A common feature amongst institutions in which sexual abuse has occurred is the dependence of their clients/inmates/adherents on the institution to provide their care and community. Staff and patients, priests and parishioners, teachers and students, coaches and young athletes – the common factor is a significant power differential coupled with a duty of care. Individual acts of abuse constitute a betrayal of trust, and the Royal Commission highlighted the severe long-term effects such abuse can have. but the greater betrayal of trust occurs when institutions protect and enable the abusers.
Erik Erikson considers that religious institutions draw on psychological structures formed in the earliest stage of psychosocial development, basic trust vs mistrust.
In Childhood and Society he states that ”trust born of care is… the touchstone of the actuality of a given religion,” and “individual trust must become a common faith, individual mistrust a commonly formulated evil, while the individuals restoration must become part of the ritual practice of many, and must become a sign of trustworthiness in the community.” A clear example of the ‘dark side of trust’.
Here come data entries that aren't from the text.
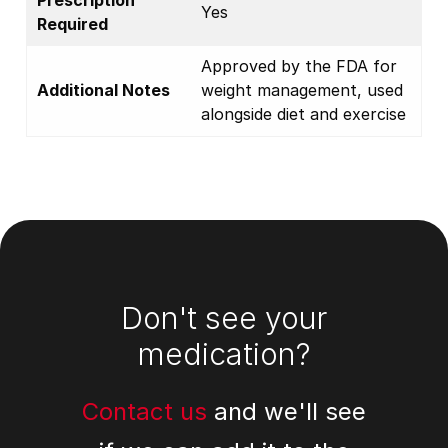
Prescription
Yes
Required
Approved by the FDA for
Additional Notes
weight management, used
alongside diet and exercise
Footer
Don't see your
medication?
Contact us
and we'll see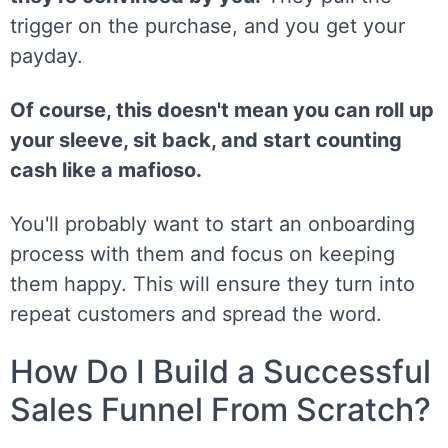
trigger on the purchase, and you get your
payday.
Of course, this doesn't mean you can roll up
your sleeve, sit back, and start counting
cash like a mafioso.
You'll probably want to start an onboarding
process with them and focus on keeping
them happy. This will ensure they turn into
repeat customers and spread the word.
How Do I Build a Successful
Sales Funnel From Scratch?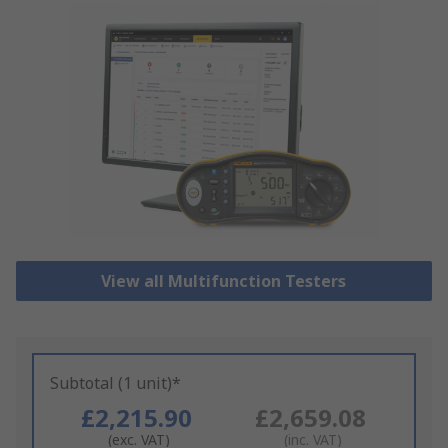
View all Multifunction Testers
Subtotal (1 unit)*
£2,215.90
£2,659.08
(exc. VAT)
(inc. VAT)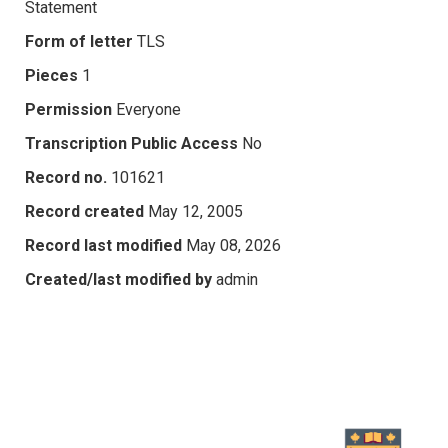
Statement
Form of letter
TLS
Pieces
1
Permission
Everyone
Transcription Public Access
No
Record no.
101621
Record created
May 12, 2005
Record last modified
May 08, 2026
Created/last modified by
admin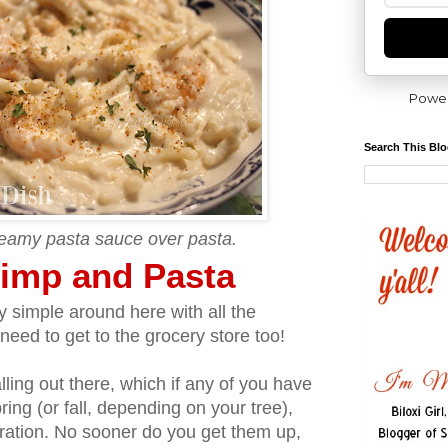
Powe
Search This Bl
reamy pasta sauce over pasta.
imp and Pasta
 simple around here with all the
need to get to the grocery store too!
ling out there, which if any of you have
pring (or fall, depending on your tree),
tration. No sooner do you get them up,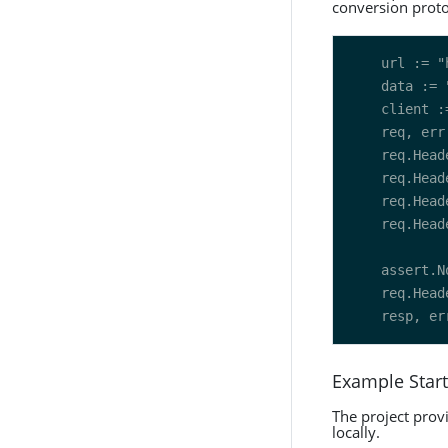
conversion proto
Example Start
The project prov
locally.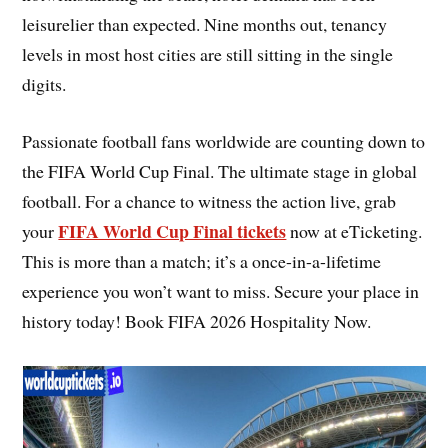
leisurelier than expected. Nine months out, tenancy
levels in most host cities are still sitting in the single
digits.
Passionate football fans worldwide are counting down to
the FIFA World Cup Final. The ultimate stage in global
football. For a chance to witness the action live, grab
FIFA World Cup Final tickets
your
now at eTicketing.
This is more than a match; it’s a once-in-a-lifetime
experience you won’t want to miss. Secure your place in
history today! Book FIFA 2026 Hospitality Now.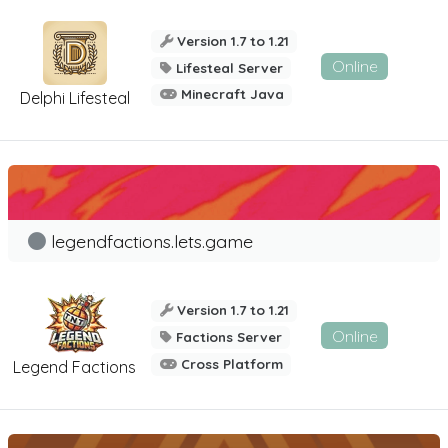
Version 1.7 to 1.21
Online
Lifesteal Server
Minecraft Java
Delphi Lifesteal
legendfactions.lets.game
Version 1.7 to 1.21
Online
Factions Server
Cross Platform
Legend Factions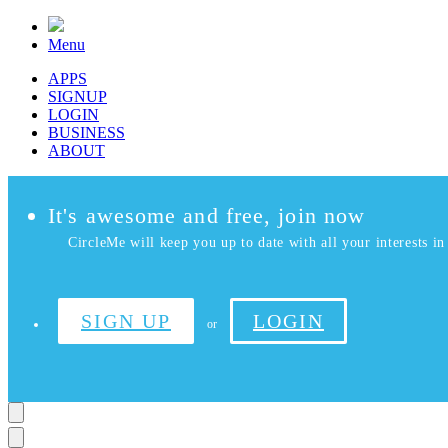
Menu
APPS
SIGNUP
LOGIN
BUSINESS
ABOUT
It's awesome and free, join now
CircleMe will keep you up to date with all your interests in 
SIGN UP
LOGIN
or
For many of the abused their families provided no haven, as any accusation against a priest imperilled the family’s position in the community of the faithful, further magnifying the initial trauma..
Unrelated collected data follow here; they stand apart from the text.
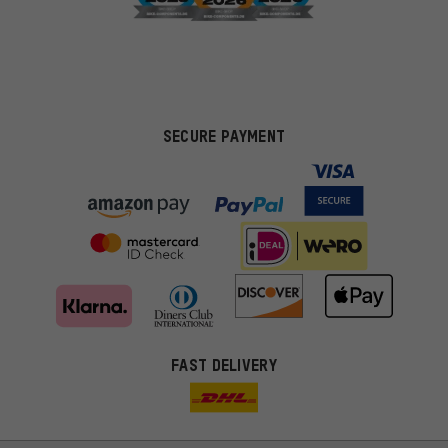
SECURE PAYMENT
FAST DELIVERY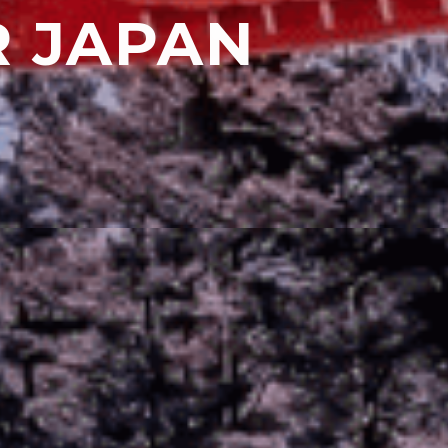
R JAPAN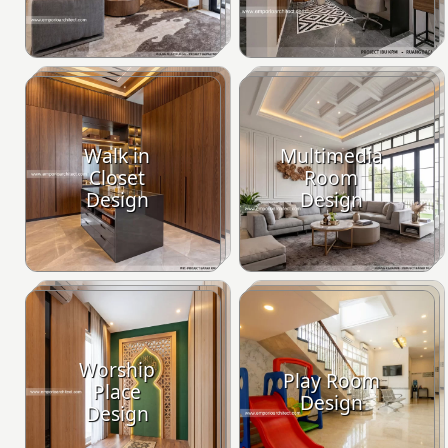
Walk in
Multimedia
Closet
Room
Design
Design
Worship
Play Room
Place
Design
Design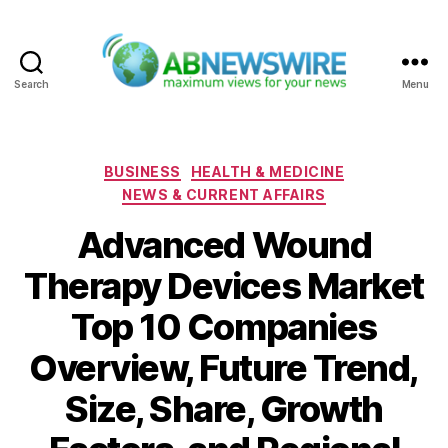
Search
Menu
ABNewswire
Categories
BUSINESS
HEALTH & MEDICINE
NEWS & CURRENT AFFAIRS
Advanced Wound
Therapy Devices Market
Top 10 Companies
Overview, Future Trend,
Size, Share, Growth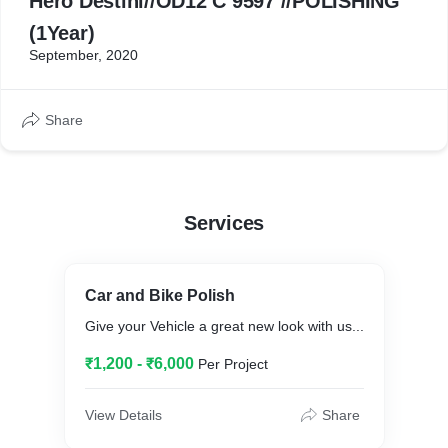
Hero Destini//OD12 C 9597 //POLISHING
(1Year)
September, 2020
Share
Services
Car and Bike Polish
Give your Vehicle a great new look with us...
₹1,200 - ₹6,000
Per Project
View Details
Share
Erikson’s proposal about religious institutions generalises to most, if not all, institutions. Most of us, raised in good enough families, negotiate crises of trust and mistrust successfully. Faced with difficulties and dangers, the secure infant retreats to the haven of the larger, benevolent parents. This remains a preference throughout life; unless specific betrayals lead to rational distrust, we continue to prefer to trust the large and hopefully benevolent institutions. A recent example is the Australian experience of CoVid-19. When the disease was surging the efforts of state governments to control it produced solid public approval ratings, and the efforts of opposition parties to exploit process failures were ineffective. Serious crises increase support for incumbent governments unless they are blatantly incompetent, and I suggest that this is rooted in our earliest experiences of seeking comfort and support.